The crust of a neutron star makes up only a fraction of the star’s mass, but it significantly influences phenomena such as the cooling rate and the production of dramatic gamma-ray flashes. Publishing in Physical Review Letters, a pair of theorists has found that the structure that astrophysicists have assumed for decades is unstable. If the results are correct, theorists will need to recalculate many of the basic properties of neutron stars. There is also a chance that these objects are a stronger source of potentially detectable gravitational radiation than anyone previously expected.
A neutron star forms when the core of a giant star collapses in a supernova, leaving a sphere about 20 kilometers in diameter, with a mass greater than that of the sun. The microscopic structure of the outer crust is a lattice of neutron-rich nuclei surrounded by a uniform gas of electrons. As you move toward the star’s center, the increasing pressure fuses more and more electrons and protons into neutrons, increasing the neutron density in the nuclei. Eventually, in the inner crust, the nuclei cannot accept any more neutrons, and free neutrons form a superfluid that permeates the lattice.
Deformations and cracks in the crusts of neutron stars have been linked with phenomena such as gravitational waves, bursts of gamma rays, and “glitches”—events where a star’s spin suddenly speeds up. The inner crust’s structure is key to understanding these events.

WHAT THIS TASK INVOLVES —
Reproduce word for word the portion of the neutron star passage that begins with the words containing "A neutron star forms" and ends with "permeates the lattice.".

GIVEN INFORMATION —
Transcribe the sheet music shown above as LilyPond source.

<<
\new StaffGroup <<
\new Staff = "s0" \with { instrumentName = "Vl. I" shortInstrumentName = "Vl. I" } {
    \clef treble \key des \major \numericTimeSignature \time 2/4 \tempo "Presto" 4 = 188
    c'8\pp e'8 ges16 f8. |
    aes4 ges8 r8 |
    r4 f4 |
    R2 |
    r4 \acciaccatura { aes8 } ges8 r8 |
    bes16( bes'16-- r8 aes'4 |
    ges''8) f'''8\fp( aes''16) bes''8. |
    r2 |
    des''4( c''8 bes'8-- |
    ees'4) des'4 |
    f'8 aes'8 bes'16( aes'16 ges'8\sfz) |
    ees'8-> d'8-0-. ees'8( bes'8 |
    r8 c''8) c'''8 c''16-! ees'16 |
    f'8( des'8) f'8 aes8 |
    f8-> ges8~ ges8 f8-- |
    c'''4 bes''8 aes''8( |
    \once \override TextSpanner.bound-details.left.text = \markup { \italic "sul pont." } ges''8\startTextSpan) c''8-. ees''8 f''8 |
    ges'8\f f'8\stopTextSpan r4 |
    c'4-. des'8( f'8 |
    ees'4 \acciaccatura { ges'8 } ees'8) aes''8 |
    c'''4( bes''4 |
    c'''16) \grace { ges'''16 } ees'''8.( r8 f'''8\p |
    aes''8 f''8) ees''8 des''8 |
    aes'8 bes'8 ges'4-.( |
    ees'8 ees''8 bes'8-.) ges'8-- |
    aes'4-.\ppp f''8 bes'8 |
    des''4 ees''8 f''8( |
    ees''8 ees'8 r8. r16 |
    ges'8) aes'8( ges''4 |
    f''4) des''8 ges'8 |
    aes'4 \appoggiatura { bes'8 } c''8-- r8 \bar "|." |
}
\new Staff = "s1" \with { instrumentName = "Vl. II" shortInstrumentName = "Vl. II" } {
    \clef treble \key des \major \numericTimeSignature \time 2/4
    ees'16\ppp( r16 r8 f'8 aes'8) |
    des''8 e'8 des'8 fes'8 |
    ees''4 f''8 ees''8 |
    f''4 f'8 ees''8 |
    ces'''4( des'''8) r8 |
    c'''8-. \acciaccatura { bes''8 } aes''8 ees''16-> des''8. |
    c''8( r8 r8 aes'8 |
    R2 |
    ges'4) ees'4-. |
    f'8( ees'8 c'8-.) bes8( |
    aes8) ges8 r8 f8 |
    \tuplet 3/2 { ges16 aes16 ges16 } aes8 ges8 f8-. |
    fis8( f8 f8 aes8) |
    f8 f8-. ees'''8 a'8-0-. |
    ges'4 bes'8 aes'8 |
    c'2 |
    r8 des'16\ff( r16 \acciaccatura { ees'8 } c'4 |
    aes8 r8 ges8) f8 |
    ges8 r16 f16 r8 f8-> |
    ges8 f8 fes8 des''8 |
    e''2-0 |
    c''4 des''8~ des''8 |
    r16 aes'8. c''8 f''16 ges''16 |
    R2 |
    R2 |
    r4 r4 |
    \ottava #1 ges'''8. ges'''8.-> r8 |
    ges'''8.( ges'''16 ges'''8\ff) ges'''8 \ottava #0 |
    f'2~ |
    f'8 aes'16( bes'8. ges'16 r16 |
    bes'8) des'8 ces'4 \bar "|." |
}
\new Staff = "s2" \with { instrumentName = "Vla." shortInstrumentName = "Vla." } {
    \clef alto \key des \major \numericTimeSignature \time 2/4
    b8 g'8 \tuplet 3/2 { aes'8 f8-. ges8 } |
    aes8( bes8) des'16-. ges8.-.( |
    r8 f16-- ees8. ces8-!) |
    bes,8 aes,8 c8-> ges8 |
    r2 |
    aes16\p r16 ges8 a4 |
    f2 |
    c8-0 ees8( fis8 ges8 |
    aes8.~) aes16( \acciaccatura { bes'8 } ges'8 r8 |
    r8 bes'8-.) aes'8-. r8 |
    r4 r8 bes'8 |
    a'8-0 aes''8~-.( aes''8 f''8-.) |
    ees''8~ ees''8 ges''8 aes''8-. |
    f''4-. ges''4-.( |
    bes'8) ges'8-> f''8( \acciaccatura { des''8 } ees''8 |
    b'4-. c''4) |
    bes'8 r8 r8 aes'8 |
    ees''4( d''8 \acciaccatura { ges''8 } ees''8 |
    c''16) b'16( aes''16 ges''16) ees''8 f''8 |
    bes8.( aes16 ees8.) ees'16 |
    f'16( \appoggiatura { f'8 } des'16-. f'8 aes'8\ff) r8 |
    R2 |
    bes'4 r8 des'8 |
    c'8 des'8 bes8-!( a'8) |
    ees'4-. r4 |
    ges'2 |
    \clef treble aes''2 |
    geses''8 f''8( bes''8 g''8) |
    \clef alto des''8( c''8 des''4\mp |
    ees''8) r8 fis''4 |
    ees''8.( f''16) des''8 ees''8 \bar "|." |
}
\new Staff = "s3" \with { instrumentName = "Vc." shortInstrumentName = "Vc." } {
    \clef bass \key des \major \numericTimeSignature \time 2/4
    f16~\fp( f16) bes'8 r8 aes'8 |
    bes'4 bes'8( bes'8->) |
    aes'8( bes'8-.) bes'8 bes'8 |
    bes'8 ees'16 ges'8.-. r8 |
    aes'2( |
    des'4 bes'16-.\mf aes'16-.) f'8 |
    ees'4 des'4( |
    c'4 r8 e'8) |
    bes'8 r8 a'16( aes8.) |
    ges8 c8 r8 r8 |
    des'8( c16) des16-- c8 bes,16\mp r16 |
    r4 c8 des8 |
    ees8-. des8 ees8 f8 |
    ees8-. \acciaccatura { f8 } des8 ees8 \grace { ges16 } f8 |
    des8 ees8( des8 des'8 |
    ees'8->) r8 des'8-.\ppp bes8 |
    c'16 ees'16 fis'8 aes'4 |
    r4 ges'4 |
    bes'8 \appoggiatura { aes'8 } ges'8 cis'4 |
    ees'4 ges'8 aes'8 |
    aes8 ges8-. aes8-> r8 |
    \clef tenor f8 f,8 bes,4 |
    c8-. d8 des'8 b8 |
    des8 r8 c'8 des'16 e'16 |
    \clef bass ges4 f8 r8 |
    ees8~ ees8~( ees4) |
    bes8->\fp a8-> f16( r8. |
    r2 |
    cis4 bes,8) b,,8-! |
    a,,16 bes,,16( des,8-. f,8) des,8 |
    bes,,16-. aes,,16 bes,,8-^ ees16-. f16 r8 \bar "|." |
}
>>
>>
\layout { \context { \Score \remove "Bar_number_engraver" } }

WRITTEN SOLUTION —
A neutron star forms when the core of a giant star collapses in a supernova, leaving a sphere about 20 kilometers in diameter, with a mass greater than that of the sun. The microscopic structure of the outer crust is a lattice of neutron-rich nuclei surrounded by a uniform gas of electrons. As you move toward the star’s center, the increasing pressure fuses more and more electrons and protons into neutrons, increasing the neutron density in the nuclei. Eventually, in the inner crust, the nuclei cannot accept any more neutrons, and free neutrons form a superfluid that permeates the lattice.